What needs to be done: Change "Бюретки" to "Пипетки" in everything from the start of the data down to the line containing "Каплеуловители", including that line. Return only those lines, with nothing else altered.

Listed records:
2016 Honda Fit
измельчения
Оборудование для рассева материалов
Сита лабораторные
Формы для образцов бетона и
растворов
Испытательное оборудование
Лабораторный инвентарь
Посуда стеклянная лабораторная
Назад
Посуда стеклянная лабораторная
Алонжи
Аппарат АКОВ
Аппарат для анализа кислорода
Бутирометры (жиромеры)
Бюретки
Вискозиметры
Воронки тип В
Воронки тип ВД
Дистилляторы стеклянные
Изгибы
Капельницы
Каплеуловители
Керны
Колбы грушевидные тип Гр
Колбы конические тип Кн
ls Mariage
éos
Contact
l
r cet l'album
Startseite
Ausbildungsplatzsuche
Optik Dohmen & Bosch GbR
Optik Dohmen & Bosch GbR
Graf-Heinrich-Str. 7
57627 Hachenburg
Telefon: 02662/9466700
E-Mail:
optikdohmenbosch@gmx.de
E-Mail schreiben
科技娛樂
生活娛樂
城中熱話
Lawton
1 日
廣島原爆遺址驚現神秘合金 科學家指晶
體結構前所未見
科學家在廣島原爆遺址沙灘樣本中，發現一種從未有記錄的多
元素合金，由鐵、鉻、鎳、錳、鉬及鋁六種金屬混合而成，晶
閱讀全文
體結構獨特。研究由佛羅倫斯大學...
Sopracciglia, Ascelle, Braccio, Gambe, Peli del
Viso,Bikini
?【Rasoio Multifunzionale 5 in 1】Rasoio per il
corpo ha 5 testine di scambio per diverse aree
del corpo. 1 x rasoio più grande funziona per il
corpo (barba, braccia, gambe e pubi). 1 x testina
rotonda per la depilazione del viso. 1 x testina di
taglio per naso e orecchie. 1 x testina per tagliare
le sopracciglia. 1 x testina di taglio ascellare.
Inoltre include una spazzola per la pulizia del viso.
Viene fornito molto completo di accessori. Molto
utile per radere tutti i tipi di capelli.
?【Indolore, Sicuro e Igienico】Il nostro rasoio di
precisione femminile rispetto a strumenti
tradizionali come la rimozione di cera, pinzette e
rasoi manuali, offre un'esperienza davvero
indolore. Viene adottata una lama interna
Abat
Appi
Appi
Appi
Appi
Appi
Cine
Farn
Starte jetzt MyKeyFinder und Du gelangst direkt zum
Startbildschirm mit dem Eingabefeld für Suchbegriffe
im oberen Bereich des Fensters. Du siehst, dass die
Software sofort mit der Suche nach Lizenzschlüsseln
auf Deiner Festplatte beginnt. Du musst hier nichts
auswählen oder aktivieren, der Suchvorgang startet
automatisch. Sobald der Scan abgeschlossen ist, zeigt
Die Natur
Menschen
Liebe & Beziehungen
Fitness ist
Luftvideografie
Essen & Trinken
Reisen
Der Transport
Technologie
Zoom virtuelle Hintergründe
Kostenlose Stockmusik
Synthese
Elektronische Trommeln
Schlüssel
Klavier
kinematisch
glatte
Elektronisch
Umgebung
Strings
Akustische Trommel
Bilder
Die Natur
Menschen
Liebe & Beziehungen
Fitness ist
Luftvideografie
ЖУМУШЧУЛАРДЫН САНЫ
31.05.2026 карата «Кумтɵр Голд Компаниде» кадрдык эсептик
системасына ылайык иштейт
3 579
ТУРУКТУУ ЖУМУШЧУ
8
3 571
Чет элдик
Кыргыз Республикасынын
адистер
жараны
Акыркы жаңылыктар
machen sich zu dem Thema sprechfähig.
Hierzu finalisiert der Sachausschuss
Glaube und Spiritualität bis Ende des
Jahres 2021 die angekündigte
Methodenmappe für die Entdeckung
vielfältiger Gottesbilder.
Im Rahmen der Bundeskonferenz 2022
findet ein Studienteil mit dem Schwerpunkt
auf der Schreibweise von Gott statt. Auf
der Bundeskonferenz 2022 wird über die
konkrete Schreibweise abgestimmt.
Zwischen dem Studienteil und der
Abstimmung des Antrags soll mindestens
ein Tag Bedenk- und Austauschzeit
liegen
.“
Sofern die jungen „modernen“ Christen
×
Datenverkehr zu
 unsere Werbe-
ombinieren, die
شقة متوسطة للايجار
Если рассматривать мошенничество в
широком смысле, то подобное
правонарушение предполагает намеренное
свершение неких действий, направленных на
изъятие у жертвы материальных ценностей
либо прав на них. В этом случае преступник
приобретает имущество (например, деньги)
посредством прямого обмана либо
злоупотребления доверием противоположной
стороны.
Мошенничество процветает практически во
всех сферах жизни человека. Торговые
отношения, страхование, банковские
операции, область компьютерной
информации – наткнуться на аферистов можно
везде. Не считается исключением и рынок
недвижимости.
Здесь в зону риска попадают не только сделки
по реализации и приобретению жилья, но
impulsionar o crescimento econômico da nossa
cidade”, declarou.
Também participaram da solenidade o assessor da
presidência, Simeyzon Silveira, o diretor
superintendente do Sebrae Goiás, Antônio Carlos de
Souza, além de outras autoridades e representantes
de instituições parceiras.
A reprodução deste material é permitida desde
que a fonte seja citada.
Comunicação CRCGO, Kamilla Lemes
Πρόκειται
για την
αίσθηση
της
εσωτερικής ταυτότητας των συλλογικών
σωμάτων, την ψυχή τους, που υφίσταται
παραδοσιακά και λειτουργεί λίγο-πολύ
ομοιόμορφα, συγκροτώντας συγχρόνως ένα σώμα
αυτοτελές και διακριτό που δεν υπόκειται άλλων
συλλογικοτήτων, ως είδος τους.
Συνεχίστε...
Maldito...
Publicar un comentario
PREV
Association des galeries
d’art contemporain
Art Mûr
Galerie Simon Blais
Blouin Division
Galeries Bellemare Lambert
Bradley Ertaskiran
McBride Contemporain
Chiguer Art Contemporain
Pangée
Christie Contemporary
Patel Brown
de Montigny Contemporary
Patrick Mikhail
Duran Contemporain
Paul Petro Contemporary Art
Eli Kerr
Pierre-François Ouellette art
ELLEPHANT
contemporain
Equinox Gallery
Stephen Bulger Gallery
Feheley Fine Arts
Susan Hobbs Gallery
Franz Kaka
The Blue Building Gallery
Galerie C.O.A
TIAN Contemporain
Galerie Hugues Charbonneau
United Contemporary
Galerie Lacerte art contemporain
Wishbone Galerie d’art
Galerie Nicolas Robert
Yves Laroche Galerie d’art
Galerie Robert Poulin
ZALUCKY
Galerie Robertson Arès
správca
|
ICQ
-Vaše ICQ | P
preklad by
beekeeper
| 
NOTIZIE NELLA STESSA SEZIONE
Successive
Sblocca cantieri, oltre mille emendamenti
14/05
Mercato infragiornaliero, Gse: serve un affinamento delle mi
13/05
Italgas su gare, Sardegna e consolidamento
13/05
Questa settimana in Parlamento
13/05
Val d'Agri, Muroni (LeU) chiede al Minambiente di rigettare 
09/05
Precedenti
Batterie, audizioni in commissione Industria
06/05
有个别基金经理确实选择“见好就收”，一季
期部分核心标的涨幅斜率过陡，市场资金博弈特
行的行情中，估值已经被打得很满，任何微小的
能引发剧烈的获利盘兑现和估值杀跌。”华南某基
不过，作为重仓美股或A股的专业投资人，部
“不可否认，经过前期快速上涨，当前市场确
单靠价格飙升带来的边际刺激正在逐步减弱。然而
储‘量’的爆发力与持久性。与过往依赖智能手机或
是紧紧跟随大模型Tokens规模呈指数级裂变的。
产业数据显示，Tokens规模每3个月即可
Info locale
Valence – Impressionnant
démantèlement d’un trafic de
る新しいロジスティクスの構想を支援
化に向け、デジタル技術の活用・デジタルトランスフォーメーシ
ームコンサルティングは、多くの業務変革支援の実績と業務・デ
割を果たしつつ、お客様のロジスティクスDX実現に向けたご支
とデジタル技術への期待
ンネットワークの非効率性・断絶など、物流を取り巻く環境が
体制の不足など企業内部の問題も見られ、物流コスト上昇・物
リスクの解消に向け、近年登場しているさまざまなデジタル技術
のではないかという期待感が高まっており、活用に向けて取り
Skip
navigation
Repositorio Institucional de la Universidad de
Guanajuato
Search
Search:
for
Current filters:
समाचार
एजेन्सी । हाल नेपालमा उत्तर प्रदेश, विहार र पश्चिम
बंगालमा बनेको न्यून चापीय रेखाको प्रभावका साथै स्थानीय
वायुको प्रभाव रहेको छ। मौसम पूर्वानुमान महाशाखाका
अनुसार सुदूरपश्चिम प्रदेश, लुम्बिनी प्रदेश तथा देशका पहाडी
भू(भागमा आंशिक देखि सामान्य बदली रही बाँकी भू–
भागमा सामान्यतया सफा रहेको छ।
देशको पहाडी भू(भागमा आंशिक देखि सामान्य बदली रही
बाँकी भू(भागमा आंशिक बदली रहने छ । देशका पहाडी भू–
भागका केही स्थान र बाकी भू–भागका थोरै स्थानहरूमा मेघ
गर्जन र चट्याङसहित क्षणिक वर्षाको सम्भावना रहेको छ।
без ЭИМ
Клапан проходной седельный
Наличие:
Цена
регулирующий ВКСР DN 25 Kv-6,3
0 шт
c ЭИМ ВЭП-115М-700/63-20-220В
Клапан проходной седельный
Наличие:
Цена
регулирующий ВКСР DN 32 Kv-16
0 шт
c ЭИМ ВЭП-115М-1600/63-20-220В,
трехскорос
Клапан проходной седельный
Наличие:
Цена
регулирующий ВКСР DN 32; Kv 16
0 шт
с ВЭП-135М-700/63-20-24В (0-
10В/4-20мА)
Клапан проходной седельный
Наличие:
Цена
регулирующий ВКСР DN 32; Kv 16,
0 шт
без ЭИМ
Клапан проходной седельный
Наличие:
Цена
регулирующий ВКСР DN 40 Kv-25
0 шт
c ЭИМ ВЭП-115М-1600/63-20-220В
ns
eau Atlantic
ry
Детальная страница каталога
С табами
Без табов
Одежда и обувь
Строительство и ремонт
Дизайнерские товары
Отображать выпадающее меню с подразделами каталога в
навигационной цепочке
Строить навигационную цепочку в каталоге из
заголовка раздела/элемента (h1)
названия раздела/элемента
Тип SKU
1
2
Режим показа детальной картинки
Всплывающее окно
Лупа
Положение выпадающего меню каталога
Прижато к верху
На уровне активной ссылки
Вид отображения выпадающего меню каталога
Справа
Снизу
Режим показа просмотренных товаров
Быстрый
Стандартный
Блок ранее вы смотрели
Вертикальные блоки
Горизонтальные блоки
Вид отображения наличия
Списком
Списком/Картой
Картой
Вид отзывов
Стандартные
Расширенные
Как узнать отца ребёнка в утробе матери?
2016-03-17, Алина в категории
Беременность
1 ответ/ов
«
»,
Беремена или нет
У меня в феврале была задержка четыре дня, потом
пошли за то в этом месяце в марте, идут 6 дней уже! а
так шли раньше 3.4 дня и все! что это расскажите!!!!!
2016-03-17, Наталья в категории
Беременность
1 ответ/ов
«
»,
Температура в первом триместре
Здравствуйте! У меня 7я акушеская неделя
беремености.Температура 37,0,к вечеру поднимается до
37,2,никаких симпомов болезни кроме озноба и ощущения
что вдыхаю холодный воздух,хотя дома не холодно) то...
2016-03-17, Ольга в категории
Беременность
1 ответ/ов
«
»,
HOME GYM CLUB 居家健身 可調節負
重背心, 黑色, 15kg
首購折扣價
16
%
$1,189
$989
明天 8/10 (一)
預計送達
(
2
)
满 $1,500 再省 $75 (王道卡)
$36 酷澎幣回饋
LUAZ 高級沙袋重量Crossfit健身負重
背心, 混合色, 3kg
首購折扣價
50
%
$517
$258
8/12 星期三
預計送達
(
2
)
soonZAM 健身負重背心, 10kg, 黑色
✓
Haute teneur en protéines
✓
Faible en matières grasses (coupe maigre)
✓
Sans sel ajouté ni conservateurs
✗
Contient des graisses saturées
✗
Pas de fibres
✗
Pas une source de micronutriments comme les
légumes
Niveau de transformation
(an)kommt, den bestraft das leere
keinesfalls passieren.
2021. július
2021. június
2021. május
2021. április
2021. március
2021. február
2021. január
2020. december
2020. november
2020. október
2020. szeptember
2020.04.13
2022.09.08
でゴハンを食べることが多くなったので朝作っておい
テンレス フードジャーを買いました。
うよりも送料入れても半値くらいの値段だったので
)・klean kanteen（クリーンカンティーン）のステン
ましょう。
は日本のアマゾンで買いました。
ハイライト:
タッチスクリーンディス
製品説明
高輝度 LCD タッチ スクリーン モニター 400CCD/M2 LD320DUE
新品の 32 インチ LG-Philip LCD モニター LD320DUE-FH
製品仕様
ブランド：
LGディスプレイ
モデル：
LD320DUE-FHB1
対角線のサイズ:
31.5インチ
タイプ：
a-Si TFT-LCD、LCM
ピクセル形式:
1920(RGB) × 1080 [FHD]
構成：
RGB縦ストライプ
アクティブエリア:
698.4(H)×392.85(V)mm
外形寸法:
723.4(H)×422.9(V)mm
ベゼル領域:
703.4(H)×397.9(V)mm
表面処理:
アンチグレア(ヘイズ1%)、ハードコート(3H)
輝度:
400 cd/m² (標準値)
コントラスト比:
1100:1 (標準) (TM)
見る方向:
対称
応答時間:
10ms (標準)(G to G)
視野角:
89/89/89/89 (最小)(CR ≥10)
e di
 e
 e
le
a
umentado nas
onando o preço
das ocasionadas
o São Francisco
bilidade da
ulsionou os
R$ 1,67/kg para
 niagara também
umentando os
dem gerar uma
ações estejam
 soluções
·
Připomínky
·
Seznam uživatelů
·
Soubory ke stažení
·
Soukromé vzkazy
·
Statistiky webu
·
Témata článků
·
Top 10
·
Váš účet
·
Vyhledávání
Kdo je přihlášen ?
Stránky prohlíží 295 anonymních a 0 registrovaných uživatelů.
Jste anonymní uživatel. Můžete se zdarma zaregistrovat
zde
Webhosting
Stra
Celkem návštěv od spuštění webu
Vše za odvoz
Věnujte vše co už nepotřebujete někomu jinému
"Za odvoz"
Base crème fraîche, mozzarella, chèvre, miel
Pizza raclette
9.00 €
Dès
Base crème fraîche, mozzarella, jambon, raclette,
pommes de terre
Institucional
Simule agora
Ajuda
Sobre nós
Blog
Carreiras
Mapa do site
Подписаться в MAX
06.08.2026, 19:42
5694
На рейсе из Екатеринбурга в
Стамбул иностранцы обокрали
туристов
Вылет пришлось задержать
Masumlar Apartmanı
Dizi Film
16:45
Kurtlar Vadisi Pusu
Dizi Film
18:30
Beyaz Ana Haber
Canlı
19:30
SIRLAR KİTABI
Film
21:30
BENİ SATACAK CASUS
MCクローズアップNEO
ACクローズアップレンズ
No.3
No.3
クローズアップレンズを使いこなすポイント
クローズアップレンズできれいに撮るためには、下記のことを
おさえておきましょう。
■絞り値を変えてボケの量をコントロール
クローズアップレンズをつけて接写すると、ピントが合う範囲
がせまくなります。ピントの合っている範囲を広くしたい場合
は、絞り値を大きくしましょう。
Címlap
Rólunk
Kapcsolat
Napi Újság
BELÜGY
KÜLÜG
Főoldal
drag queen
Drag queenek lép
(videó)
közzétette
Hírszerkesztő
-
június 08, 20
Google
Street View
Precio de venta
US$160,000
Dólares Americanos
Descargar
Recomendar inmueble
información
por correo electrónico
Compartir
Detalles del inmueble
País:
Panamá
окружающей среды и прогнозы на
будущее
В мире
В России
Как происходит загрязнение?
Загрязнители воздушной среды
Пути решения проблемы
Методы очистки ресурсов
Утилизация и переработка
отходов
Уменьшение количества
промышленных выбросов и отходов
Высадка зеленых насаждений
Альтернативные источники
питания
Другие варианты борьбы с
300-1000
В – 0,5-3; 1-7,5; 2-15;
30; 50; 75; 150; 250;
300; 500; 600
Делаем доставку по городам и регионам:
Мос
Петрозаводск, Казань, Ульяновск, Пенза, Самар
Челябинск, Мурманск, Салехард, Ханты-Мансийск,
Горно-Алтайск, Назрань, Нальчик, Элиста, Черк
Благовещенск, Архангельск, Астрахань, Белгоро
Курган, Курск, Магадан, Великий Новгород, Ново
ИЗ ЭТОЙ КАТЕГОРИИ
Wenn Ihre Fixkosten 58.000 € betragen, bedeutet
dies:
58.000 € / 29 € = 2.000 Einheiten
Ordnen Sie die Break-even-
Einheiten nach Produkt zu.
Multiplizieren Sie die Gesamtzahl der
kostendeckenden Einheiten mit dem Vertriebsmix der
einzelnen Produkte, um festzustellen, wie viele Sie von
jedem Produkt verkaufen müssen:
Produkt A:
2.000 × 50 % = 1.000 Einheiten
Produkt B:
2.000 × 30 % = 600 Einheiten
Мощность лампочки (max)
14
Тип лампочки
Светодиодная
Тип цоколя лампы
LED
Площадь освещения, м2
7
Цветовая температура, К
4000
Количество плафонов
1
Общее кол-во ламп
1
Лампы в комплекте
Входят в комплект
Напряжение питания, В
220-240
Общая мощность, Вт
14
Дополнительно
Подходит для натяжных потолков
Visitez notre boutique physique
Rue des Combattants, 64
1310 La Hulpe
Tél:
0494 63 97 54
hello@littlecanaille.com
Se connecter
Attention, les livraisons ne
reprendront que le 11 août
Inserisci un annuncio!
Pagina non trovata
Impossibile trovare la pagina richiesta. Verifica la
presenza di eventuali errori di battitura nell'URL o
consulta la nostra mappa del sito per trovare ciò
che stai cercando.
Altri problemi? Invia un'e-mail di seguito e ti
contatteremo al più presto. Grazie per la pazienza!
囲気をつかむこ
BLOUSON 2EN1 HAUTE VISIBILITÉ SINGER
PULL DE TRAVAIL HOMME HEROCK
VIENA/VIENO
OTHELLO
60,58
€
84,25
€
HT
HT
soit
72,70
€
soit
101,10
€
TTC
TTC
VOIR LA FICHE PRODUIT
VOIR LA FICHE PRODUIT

Result below:
2016 Honda Fit
измельчения
Оборудование для рассева материалов
Сита лабораторные
Формы для образцов бетона и
растворов
Испытательное оборудование
Лабораторный инвентарь
Посуда стеклянная лабораторная
Назад
Посуда стеклянная лабораторная
Алонжи
Аппарат АКОВ
Аппарат для анализа кислорода
Бутирометры (жиромеры)
Пипетки
Вискозиметры
Воронки тип В
Воронки тип ВД
Дистилляторы стеклянные
Изгибы
Капельницы
Каплеуловители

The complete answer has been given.